Like all anthologies, this was difficult for me to rate because it was all over the map in terms of enjoyment for me.
Some standouts both good and bad:
I really liked Delia Sherman's titular "Queen Victoria's Book of Spells", which was both an interesting story and a magical world that I would enjoy reading more of.
"Phosphorus" made a deep impression on me as both an explicitly didactic story about Lucifer matches, "phossy jaw" and the match factory workers' strike and a creepy story about love, magic and sacrifice.
Cat Valente's story about the young Brontë siblings, "Without Us Were Shadows", is clever and bittersweet, and I especially like the relationship between Charlotte and Branwell.
"Estella Saves the Village" is a delightful story by Theodora Goss about rescuing beleaguered characters with a massive crossover fix-it fic that takes on an existence of its own.
I was super disappointed by Ellen Kushner and Caroline Stevermer's collaborative effort, "The Vital Importance of the Superficial". They wrote it by exchanging letters because Kushner was looking to break some writer's block, and I think it should have been rewritten after they figured out what it was going to be about or just stuck in a drawer as a writing exercise.

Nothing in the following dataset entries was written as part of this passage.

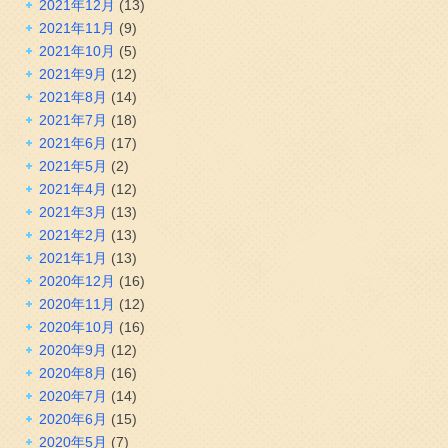
2021年12月
(13)
2021年11月
(9)
2021年10月
(5)
2021年9月
(12)
2021年8月
(14)
2021年7月
(18)
2021年6月
(17)
2021年5月
(2)
2021年4月
(12)
2021年3月
(13)
2021年2月
(13)
2021年1月
(13)
2020年12月
(16)
2020年11月
(12)
2020年10月
(16)
2020年9月
(12)
2020年8月
(16)
2020年7月
(14)
2020年6月
(15)
2020年5月
(7)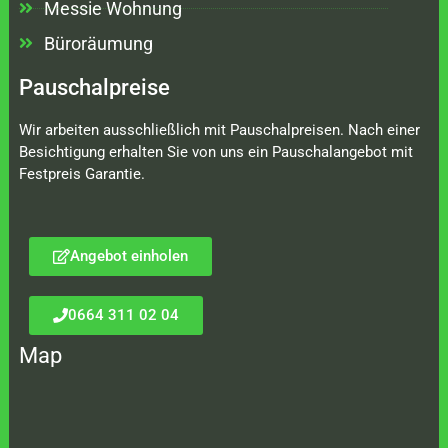
Messie Wohnung
Büroräumung
Pauschalpreise
Wir arbeiten ausschließlich mit Pauschalpreisen. Nach einer
Besichtigung erhalten Sie von uns ein Pauschalangebot mit
Festpreis Garantie.
Angebot einholen
0664 311 02 04
Map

Elizabeth Wein's "For the Briar Rose" is exquisitely researched and footnoted, but basically nothing happens in it.
Geoffrey Maguire has written some of the most bizarre A Christmas Carol fanfiction I have ever encountered. Have you ever wondered what would happen if Scrooge had had children whom he neglected because he was too busy distributing charity? Probably not, and "A Few Twigs He Left Behind" is unlikely to increase your level of interest in the matter.